When it comes to creating applications meant for production, this is a concept you will need to understand backward and forward to make your software useful to a variety of users.

Just like any other type of business communication, using exceptions and exception handling will help you build a better relationship between your software product and the users who work with it daily. Now, let’s answer some commonly asked questions about exception handling in Python.

Understanding Exception Handling in Python, With Examples FAQs (Frequently Asked Questions) 

What is exception handling in Python?

Exception handling in Python involves using try and except blocks to catch and handle exceptions. Python executes code following the try statement as a normal part of the program. The code that follows the except statement is the program’s response to any exceptions in the preceding try clause.

When an error occurs during the execution of the try block, the program control is passed to the corresponding except block, preventing the program from crashing and allowing it to continue its normal execution

What is the best practice for exception handling in Python?
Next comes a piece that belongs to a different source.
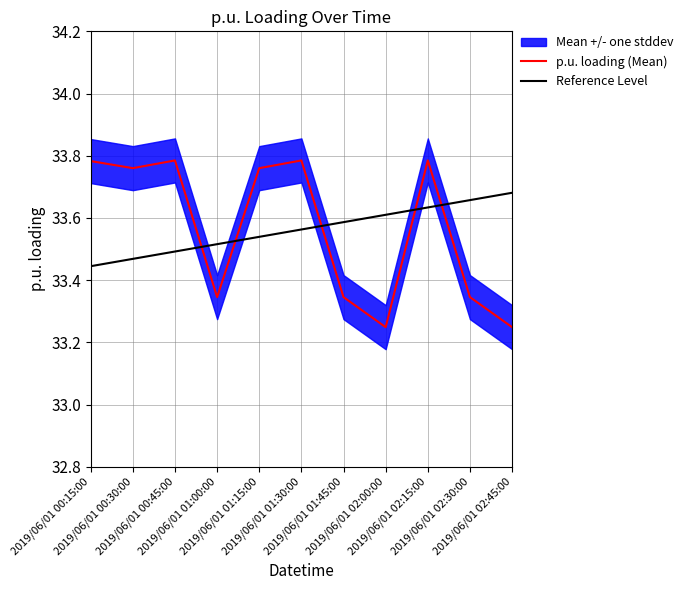

What is the change in value from 2019/06/01 01:30:00 to 2019/06/01 01:45:00?

-0.4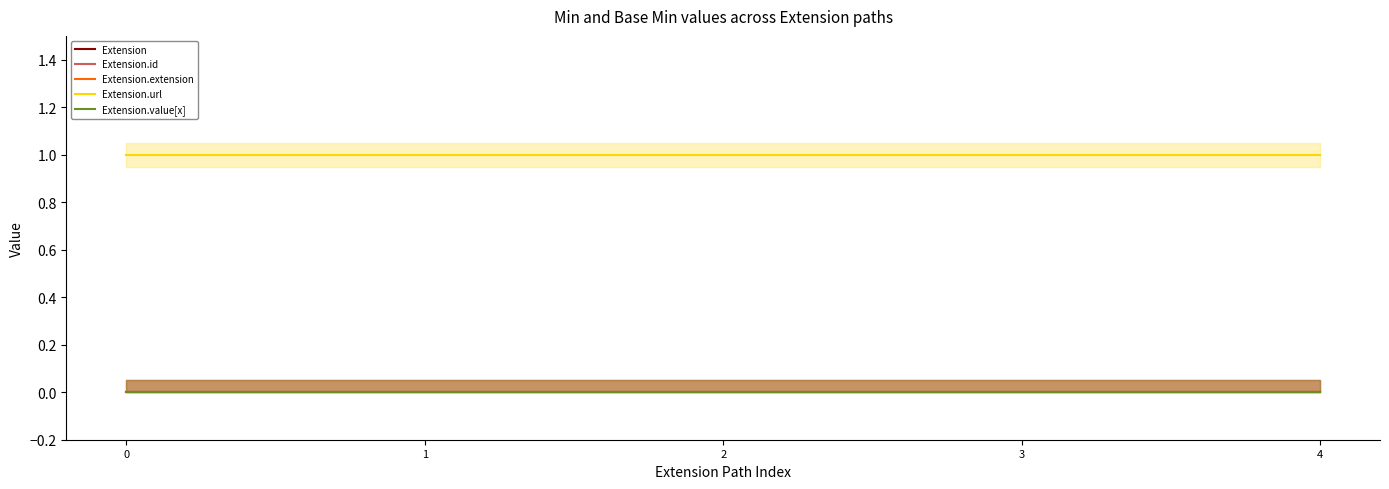

Count the number of categories in the chart.

5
The best practice for exception handling in Python is to catch and handle specific exceptions rather than using a bare except clause. This is because catching all exceptions can hide errors and make debugging more difficult.

What is error handling vs exception handling in Python?

Error handling in Python refers to the process of responding to errors that occur during the execution of a program. Exception handling is a specific form of error handling that deals with exceptions, which are events that occur during the execution of a program that disrupt the normal flow of the program’s instructions.

What is the raise statement in Python?

The raise statement in Python is used to trigger or “raise” an exception whenever a specified condition is met or an error is encountered.

What is the finally clause in Python?

The finally clause in Python is an optional clause that can be added to a try/except block. It is intended to define clean-up actions that must be executed under all circumstances.

A finally clause is always executed before leaving the try statement, whether an exception has occurred or not. Its primary purpose is to let you execute code regardless of what the try and except blocks result in.